Well, sir, it wasn't too long before that floating Tater realized he couldn't float off, cause that silver rope was threaded through that hole, and he just snapped back on in dead Tater, which is when Tater's vision ended and he woke up. It was a miracle, and ol Tater was a changed man. He started reading up on spiritual matters, and before too long, he run across some of them Indian books, not the "woo woo" kind, but the "thank you, come again" kind.  And right there in them books was the story of the silver rope, and the auras and the chakras and the floating Tater, except it weren't Tater, it was some Indian feller, but it was the same exact thing Tater had saw in his vision. Only when the floating feller in the Indian story got out, he stayed out, and that silver cord just snapped right off.

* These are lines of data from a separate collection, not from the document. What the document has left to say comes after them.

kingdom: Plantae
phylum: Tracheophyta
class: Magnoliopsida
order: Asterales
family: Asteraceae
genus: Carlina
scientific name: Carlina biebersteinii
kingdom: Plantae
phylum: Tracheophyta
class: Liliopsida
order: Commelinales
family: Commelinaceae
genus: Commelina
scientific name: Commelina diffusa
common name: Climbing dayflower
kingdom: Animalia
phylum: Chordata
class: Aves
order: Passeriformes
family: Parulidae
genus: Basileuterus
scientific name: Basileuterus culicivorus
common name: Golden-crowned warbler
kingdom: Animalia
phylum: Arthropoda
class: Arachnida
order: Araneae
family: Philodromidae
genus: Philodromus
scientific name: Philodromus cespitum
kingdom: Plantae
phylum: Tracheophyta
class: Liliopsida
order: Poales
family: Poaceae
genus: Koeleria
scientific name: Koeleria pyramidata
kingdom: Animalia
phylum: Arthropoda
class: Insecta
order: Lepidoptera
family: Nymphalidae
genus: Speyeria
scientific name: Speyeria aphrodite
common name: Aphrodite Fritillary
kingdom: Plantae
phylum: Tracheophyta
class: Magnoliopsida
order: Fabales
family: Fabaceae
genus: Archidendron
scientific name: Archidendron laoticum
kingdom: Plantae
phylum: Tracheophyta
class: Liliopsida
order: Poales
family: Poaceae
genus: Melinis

You could see the smile ripen up right there on ol Tater's face. He realized he had cheated death, and somehow when that laser beam hit him in the forehead, it had punched a hole in something. Turned out it was Tater's aura, and that was the part on floating Tater that had that silver cord stuck through.

So Tater thought to hisself "If I can aim that laser at people's heads just right, I could pierce their auras just right so that they won't die every time their head takes a beatin!" And that's just what he did. Tater and Buzz teamed up, and with Buzz' carving laser and Tater's secret knowledge of just where to put that Red Man tin, they started Buzz and Tater's Laser Aura Piercing. Now with their tenth year in business creeping up, they thought they ought to get on the Internet and spread the word.

YOU DON"T HAVE TO DIE!!!! With Laser Aura Piercing, you can get your silver cord poked through your aura so's your soul can't just float off whenever you get in a fix. It don't cost but $20, less than you put in the collection plate each year, or less than the membership fee for one of them crazy "Bob" religions, and ain't no one can see that hole, cause it's in your aura!